BEGIN

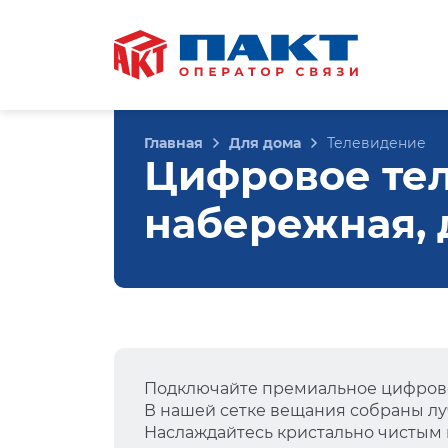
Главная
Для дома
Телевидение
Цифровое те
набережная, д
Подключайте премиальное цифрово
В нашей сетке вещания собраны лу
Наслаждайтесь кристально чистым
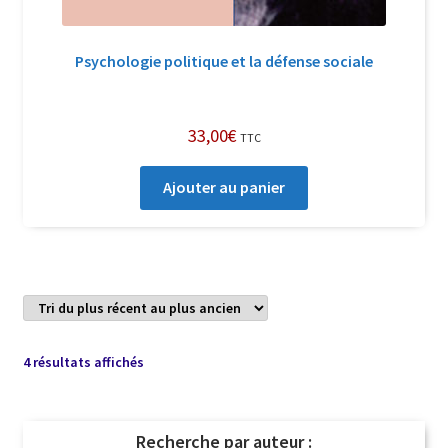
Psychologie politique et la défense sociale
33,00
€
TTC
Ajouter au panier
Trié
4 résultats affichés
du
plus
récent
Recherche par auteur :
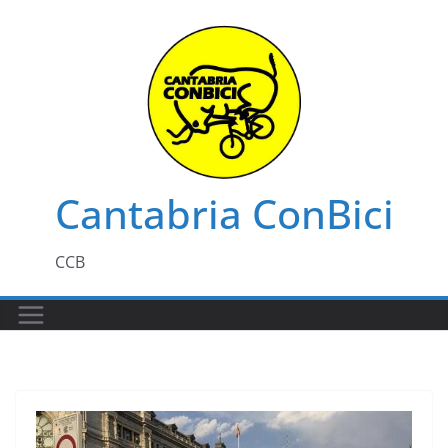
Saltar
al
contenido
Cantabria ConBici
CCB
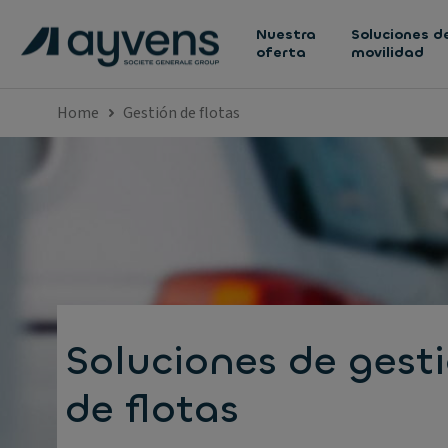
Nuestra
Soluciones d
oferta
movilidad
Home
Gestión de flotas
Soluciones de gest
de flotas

END
BEGIN

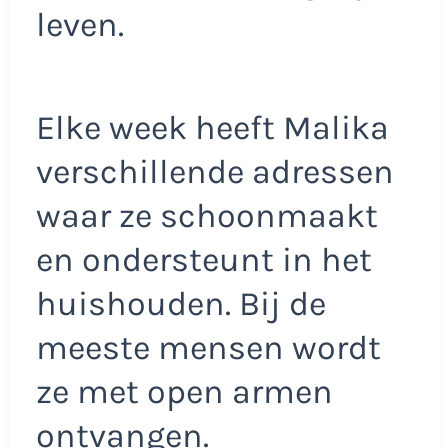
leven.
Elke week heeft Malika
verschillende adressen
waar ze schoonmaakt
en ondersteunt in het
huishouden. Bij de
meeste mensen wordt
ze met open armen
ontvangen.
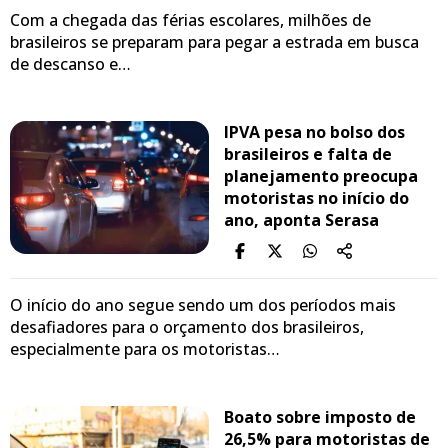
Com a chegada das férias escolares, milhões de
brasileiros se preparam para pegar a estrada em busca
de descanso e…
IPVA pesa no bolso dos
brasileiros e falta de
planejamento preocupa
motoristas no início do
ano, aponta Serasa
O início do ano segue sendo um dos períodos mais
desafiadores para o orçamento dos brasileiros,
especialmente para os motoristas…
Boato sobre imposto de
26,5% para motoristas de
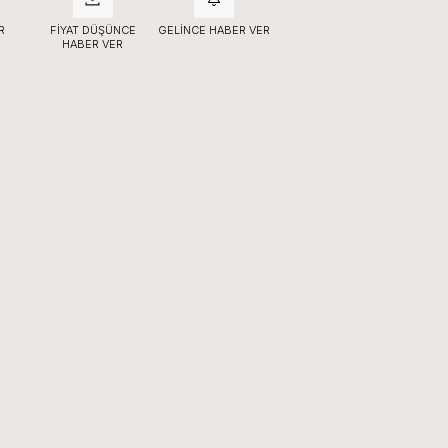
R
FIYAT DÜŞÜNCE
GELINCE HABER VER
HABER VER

END
BEGIN

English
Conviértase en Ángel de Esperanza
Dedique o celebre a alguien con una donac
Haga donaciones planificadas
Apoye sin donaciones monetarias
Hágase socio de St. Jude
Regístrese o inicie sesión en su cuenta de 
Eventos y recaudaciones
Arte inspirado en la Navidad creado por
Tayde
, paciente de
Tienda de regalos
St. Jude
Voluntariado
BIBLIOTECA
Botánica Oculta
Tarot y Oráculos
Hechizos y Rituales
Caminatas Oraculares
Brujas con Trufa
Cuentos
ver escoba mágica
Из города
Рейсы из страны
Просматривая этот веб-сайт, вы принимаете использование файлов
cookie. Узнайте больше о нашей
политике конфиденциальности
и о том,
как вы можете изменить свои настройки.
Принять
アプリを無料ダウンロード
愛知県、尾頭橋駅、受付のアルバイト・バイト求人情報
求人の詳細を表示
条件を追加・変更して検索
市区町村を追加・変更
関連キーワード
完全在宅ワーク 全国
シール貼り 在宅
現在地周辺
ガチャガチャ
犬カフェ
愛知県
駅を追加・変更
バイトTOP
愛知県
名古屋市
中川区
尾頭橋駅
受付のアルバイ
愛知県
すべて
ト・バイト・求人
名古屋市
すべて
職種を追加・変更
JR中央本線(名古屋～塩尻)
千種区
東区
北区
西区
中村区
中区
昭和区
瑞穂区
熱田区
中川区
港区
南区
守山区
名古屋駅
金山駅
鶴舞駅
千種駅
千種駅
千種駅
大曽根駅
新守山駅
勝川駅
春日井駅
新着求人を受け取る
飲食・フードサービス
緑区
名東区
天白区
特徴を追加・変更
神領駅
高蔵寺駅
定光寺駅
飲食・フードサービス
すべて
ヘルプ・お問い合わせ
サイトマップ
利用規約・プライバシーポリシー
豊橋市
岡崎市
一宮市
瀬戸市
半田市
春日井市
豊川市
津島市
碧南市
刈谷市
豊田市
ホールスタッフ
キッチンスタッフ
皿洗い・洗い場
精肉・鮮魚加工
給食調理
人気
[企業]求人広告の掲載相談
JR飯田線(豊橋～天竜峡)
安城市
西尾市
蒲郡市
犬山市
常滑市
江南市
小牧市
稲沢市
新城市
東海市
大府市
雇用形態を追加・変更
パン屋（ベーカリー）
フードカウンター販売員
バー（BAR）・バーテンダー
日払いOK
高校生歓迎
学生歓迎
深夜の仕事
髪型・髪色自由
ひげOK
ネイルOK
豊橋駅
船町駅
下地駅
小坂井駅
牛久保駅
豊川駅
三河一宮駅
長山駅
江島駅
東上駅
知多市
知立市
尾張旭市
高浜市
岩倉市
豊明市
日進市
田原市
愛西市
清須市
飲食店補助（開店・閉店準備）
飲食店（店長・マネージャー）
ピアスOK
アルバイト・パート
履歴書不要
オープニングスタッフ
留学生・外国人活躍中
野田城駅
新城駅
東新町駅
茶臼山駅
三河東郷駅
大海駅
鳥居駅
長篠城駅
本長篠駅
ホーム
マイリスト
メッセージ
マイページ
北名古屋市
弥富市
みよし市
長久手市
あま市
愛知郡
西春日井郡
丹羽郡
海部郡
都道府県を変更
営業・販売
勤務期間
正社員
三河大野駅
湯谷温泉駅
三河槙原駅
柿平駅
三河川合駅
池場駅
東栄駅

END

(Exercise instructions)
Please say how many lines in the entries hold the string "para". Give only the number.

(Answer to this problem)
4